To limit deeper sleep states and disable Turbo Boost on Amazon Linux

  1. Open the /boot/grub/grub.conf file with your editor of choice.

    Copy
    [ec2-user ~]$ sudo vim /boot/grub/grub.conf
  2. Edit the kernel line of the first entry and add the intel_idle.max_cstate=1 option to set C1 as the deepest C-state for idle cores.

    # created by imagebuilder
    default=0
    timeout=1
    hiddenmenu
    
    title Amazon Linux 2014.09 (3.14.26-24.46.amzn1.x86_64)
    root (hd0,0)
    kernel /boot/vmlinuz-3.14.26-24.46.amzn1.x86_64 root=LABEL=/ console=ttyS0 intel_idle.max_cstate=1
    initrd /boot/initramfs-3.14.26-24.46.amzn1.x86_64.img
  3. Save the file and exit your editor.

  4. Reboot your instance to enable the new kernel option.

    Copy
    [ec2-user ~]$ sudo reboot
  5. When you need the low processor speed variability that the P1 P-state provides, execute the following command to disable Turbo Boost.

    Copy
    [ec2-user ~]$ sudo sh -c "echo 1 > /sys/devices/system/cpu/intel_pstate/no_turbo"
  6. When your workload is finished, you can re-enable Turbo Boost with the following command.

    Copy
    [ec2-user ~]$ sudo sh -c "echo 0 > /sys/devices/system/cpu/intel_pstate/no_turbo"
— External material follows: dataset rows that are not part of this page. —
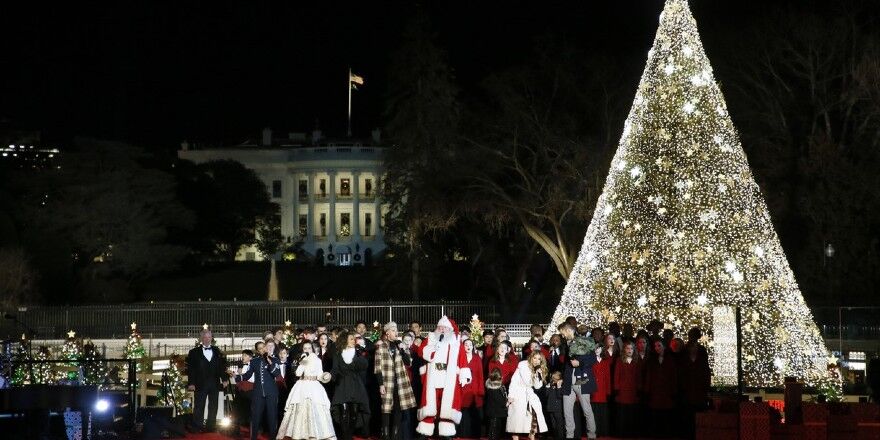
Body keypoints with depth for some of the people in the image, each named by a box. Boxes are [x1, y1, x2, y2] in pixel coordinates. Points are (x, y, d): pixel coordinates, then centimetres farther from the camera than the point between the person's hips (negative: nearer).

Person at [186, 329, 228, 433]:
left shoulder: (217, 352, 14)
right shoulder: (194, 352, 4)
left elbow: (222, 366, 12)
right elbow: (190, 369, -2)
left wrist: (225, 379, 2)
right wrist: (191, 383, -10)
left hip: (214, 384, 3)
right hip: (200, 384, -3)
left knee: (213, 407, 6)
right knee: (199, 407, -1)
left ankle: (211, 426, 11)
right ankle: (197, 427, 2)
The following example shows a c4.8xlarge instance with two vCPUs actively performing work at the baseline core frequency, with no Turbo Boost.

Copy
[ec2-user ~]$ sudo turbostat stress -c 2 -t 10 stress: info: [5389] dispatching hogs: 2 cpu, 0 io, 0 vm, 0 hdd stress: info: [5389] successful run completed in 10s pk cor CPU %c0 GHz TSC SMI %c1 %c3 %c6 %c7 %pc2 %pc3 %pc6 %pc7 Pkg_W RAM_W PKG_% RAM_% 5.59 2.90 2.90 0 94.41 0.00 0.00 0.00 0.00 0.00 0.00 0.00 128.48 33.54 200.00 0.00 0 0 0 0.04 2.90 2.90 0 99.96 0.00 0.00 0.00 0.00 0.00 0.00 0.00 65.33 19.02 100.00 0.00 0 0 18 0.04 2.90 2.90 0 99.96 0 1 1 0.05 2.90 2.90 0 99.95 0.00 0.00 0.00 0 1 19 0.04 2.90 2.90 0 99.96 0 2 2 0.04 2.90 2.90 0 99.96 0.00 0.00 0.00 0 2 20 0.04 2.90 2.90 0 99.96 0 3 3 0.05 2.90 2.90 0 99.95 0.00 0.00 0.00 0 3 21 99.95 2.90 2.90 0 0.05 ... 1 1 28 99.92 2.90 2.90 0 0.08 1 2 11 0.06 2.90 2.90 0 99.94 0.00 0.00 0.00 1 2 29 0.05 2.90 2.90 0 99.95

The cores for vCPUs 21 and 28 are actively performing work at the baseline processor speed of 2.9 GHz, and all inactive cores are also running at the baseline speed in the C1 C-state, ready to accept instructions.